++++ SUPPLIED PASSAGE ++++
For At Least The Third Time, Donald Trump Calls A Woman Critical Of Him “Neurotic”
Something that has become apparent during this neverending election season is that GOP nominee Donald Trump tends to recycle his Twitter insults. Considering he insults multiple people on the daily, I guess this is understandable. “Loser,” “hater,” “third-rate,” “failing,” “joke,” “low-ratings,” and “disaster” are some of his favorite terms to use when attacking other people or media outlets.
However, when it comes to women, he tends to go a different direction. One insult that has been used more and more, and only when it comes to females, is “neurotic.” Over the past few months, he used it to describe both former DNC chairwoman Debbie Wasserman Schultz and Morning Joe co-host Mika Brzezinski. He put another woman on this list Saturday — New York Times columnist Maureen Dowd.
.@NYTimesDowd isn’t alone. Trump has a history of calling women “neurotic”: pic.twitter.com/YZG9aWRDI8
— Kyle Griffin (@kylegriffin1) September 17, 2016
Apparently, Trump was none too happy with Dowd’s CNN appearance earlier in the day. Speaking to host Michael Smerconish, Dowd noted that Trump said he likes inciting violence at his rallies because it makes them more exciting. This was after she told Smerconish that she didn’t think she had much sway over the GOP nominee because she had mentioned she didn’t like the tone of his events.
Considering that Trump tends to take a potshot at CNN at least once a day on Twitter — despite saying numerous times he refuses to watch the network — it was a given he was going to after Dowd. In this instance, he devoted two mean tweets to her.
Wacky @NYTimesDowd, who hardly knows me, makes up things that I never said for her boring interviews and column. A neurotic dope!
— Donald J. Trump (@realDonaldTrump) September 17, 2016
Crazy Maureen Dowd, the wacky columnist for the failing @nytimes, pretends she knows me well–wrong!
— Donald J. Trump (@realDonaldTrump) September 17, 2016
First things first — there really is no slight too small for Trump, is there. Outside of regular NYT readers and Beltway insiders, who is Dowd known to? How is going after her appealing to independent voters he’s hoping to court? It doesn’t, of course. But Trump’s whole mindset when it comes to politics is dominance. He must win at all times, no matter the situation.
But, setting aside his lack of originality and wit when it comes to throwing out insults, calling Dowd “neurotic” and “crazy” just exposes Trump’s old-school misogyny. As he did with Mika, he’s creating a portrait of Dowd as a woman on the edge of a nervous breakdown, unable to deal with the hard-fact-paced world with the real captains of industry. When confronted by a strong man or a difficult situation, she’ll wilt and become a nervous wreck. (You can say many things about Dowd, but neurotic or nervous is not one of them.)
Earlier this week, that is exactly how he described Pastor Faith Green Timmons, the Flint clergywoman who shut him down in her church, causing him to meekly reverse course from making an anti-Hillary political speech. Of course, Trump only talked smack about her the next day from the comfort of Fox News. Same goes for Mika. And Dowd. And DWS. And all the other sexist attacks he’s made about other women. It is always in one of his safe spaces as opposed to in the presence of the woman herself.
Which makes Trump not only a misogynistic asshole, but a coward and a wimp.
And this is the kind of man who would be President? What kind of people are we? Who would want him for a husband father brother friend….
“Neurotic” was the standard mid-Twentieth Century thought-stopping cliché of the antifeminist reaction. Florence Nightingale was “neurotic”. Marie Curie was “neurotic. It goes without saying that Simone de Beauvoire was “neurotic”, and, of course, Betty Friedan was “neurotic”. If you were a woman who thought male dominance or the double standard even might be unfair, or if you didn’t drool brainlessly over babies, you were “neurotic”. I haven’t even started on the “masculine protest”, “penis envy” “latent lesbian tendencies”, or “clitoroidality” they rolled out when they were playing hardball. And, of course, American women, even good housewives, were all agreed to be “castrating”. These are the “good old days” that Donald Quack is signalling he means to bring back. I, at least, will not live long enough to see them return, but if the “postfeminist generation” doesn’t wake up, it could swiftly find itself living under a prefeminist society.
++++ SOURCE DATA ++++
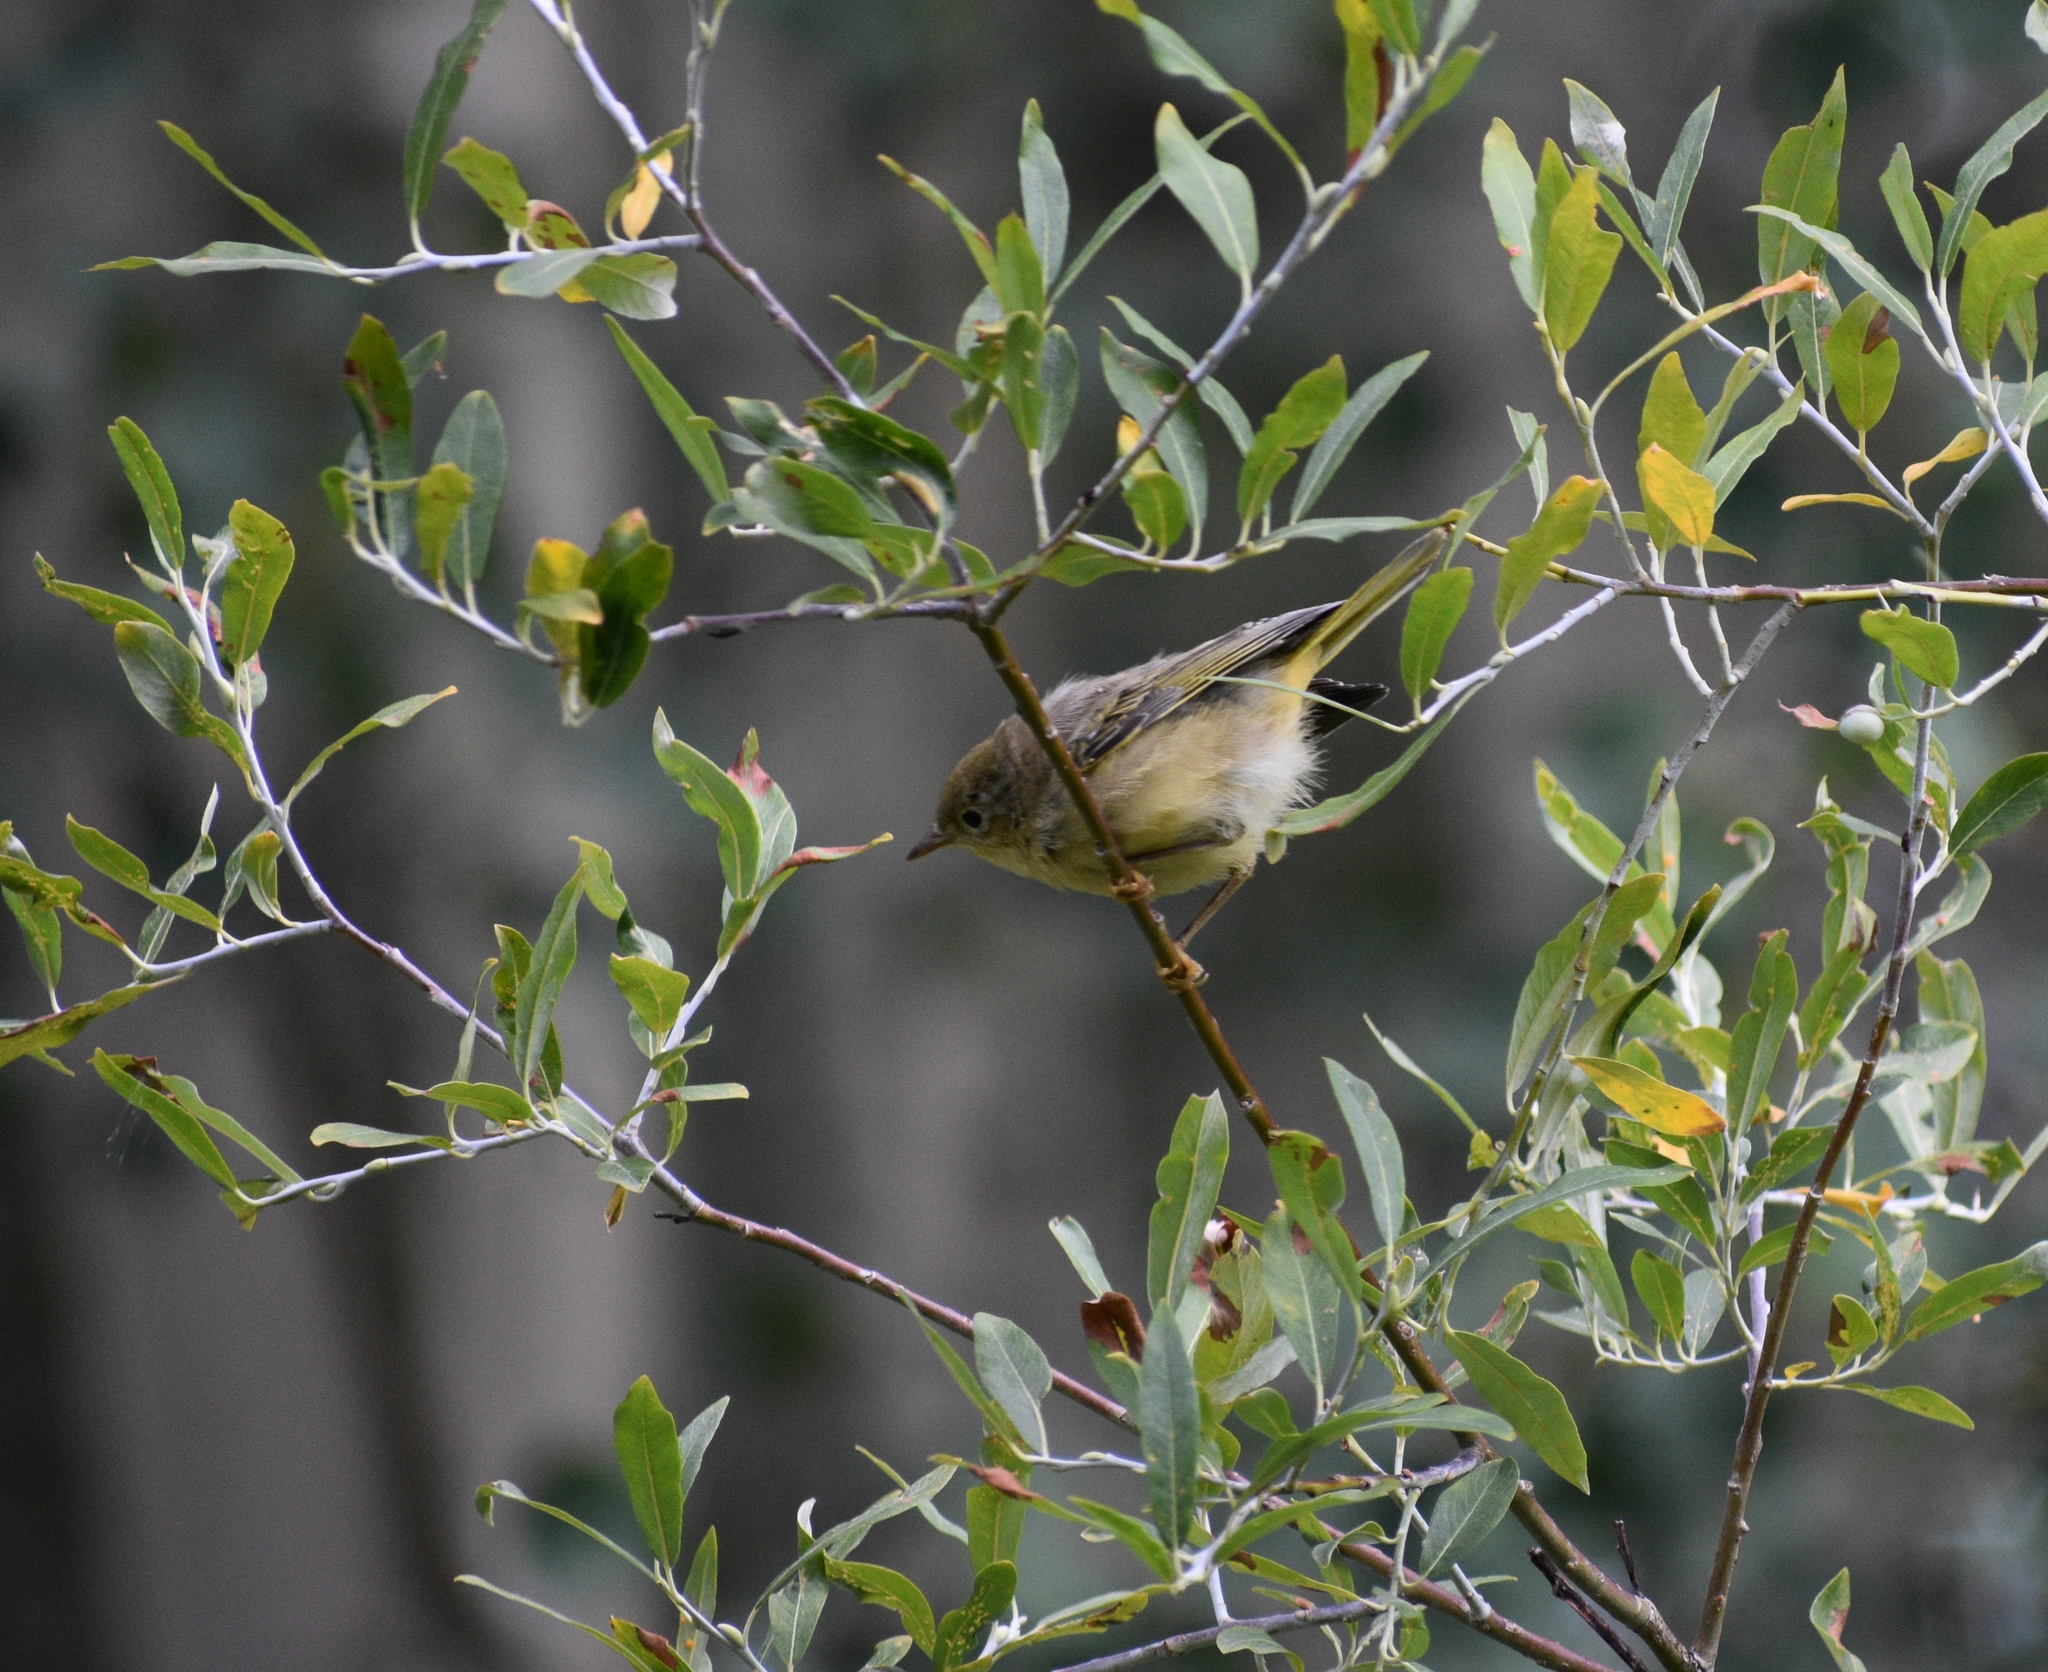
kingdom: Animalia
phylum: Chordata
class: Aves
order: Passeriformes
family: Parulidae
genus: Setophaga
++++
++++ SOURCE DATA ++++
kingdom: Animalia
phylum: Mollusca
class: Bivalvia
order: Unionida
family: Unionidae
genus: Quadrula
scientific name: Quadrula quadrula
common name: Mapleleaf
++++
++++ SOURCE DATA ++++
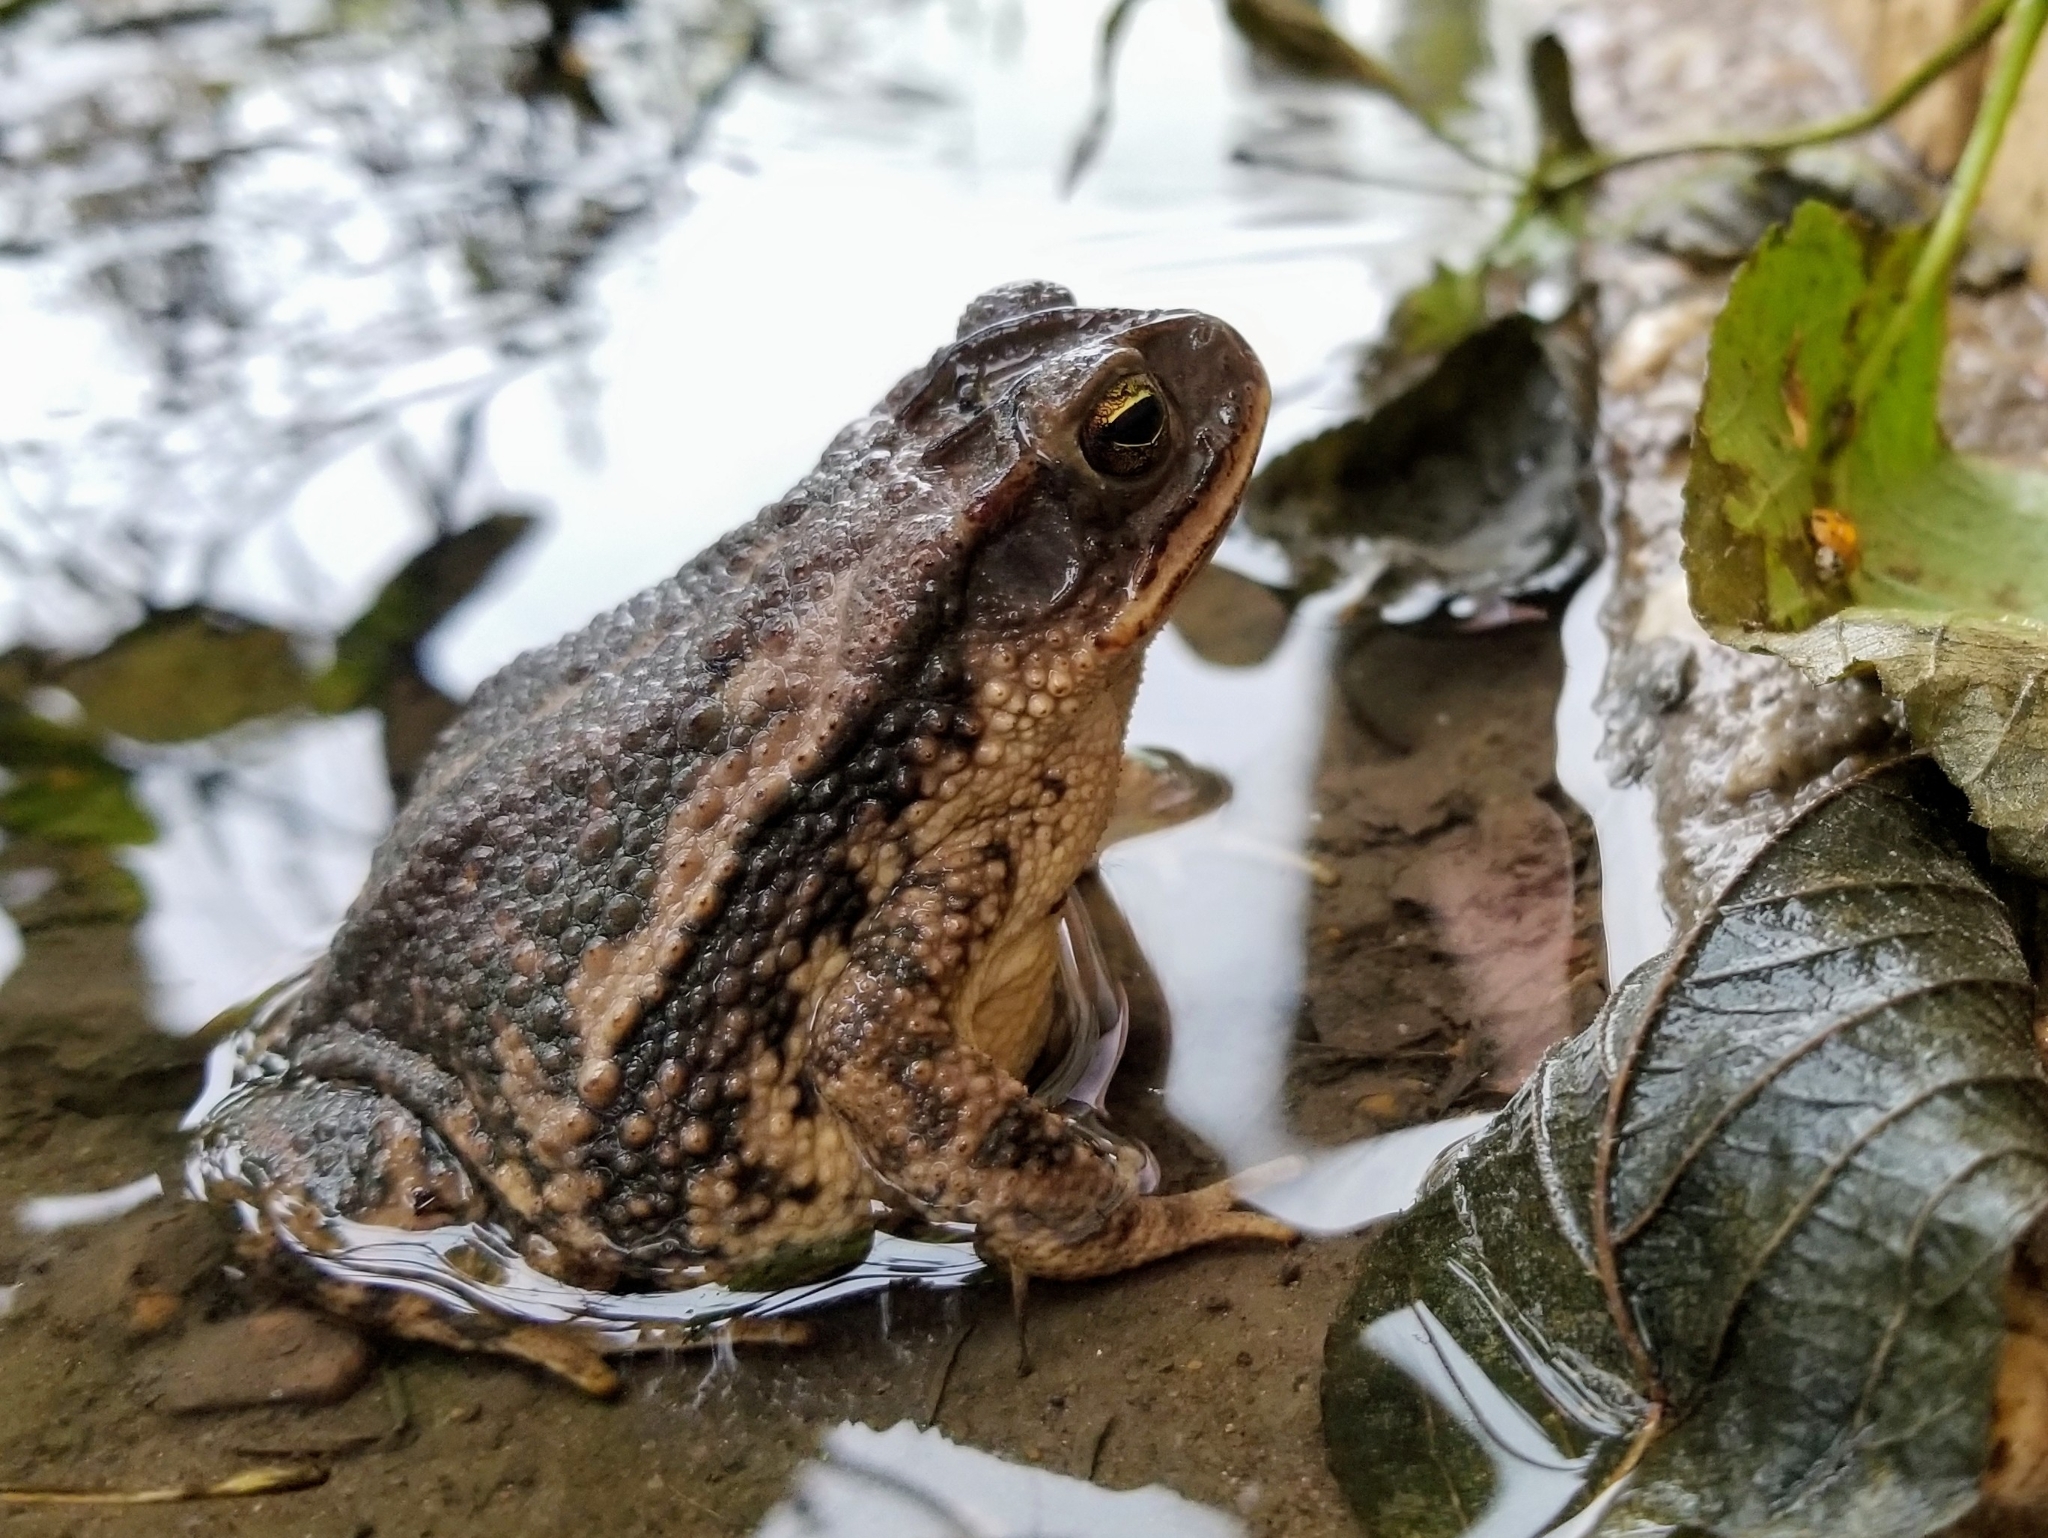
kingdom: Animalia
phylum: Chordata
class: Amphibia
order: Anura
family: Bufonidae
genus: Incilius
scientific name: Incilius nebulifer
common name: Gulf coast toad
++++
TASK INSTRUCTIONS:
• a. In the article on Trump calling women "neurotic," which CNN host was Maureen Dowd speaking to?
• b. Set down, word for word, the stretch of the article on Trump calling women "neurotic" from "For At Least" through "or media outlets.".

RESULTS IN ORDER:
• a. Michael Smerconish

• b.
For At Least The Third Time, Donald Trump Calls A Woman Critical Of Him “Neurotic”
Something that has become apparent during this neverending election season is that GOP nominee Donald Trump tends to recycle his Twitter insults. Considering he insults multiple people on the daily, I guess this is understandable. “Loser,” “hater,” “third-rate,” “failing,” “joke,” “low-ratings,” and “disaster” are some of his favorite terms to use when attacking other people or media outlets.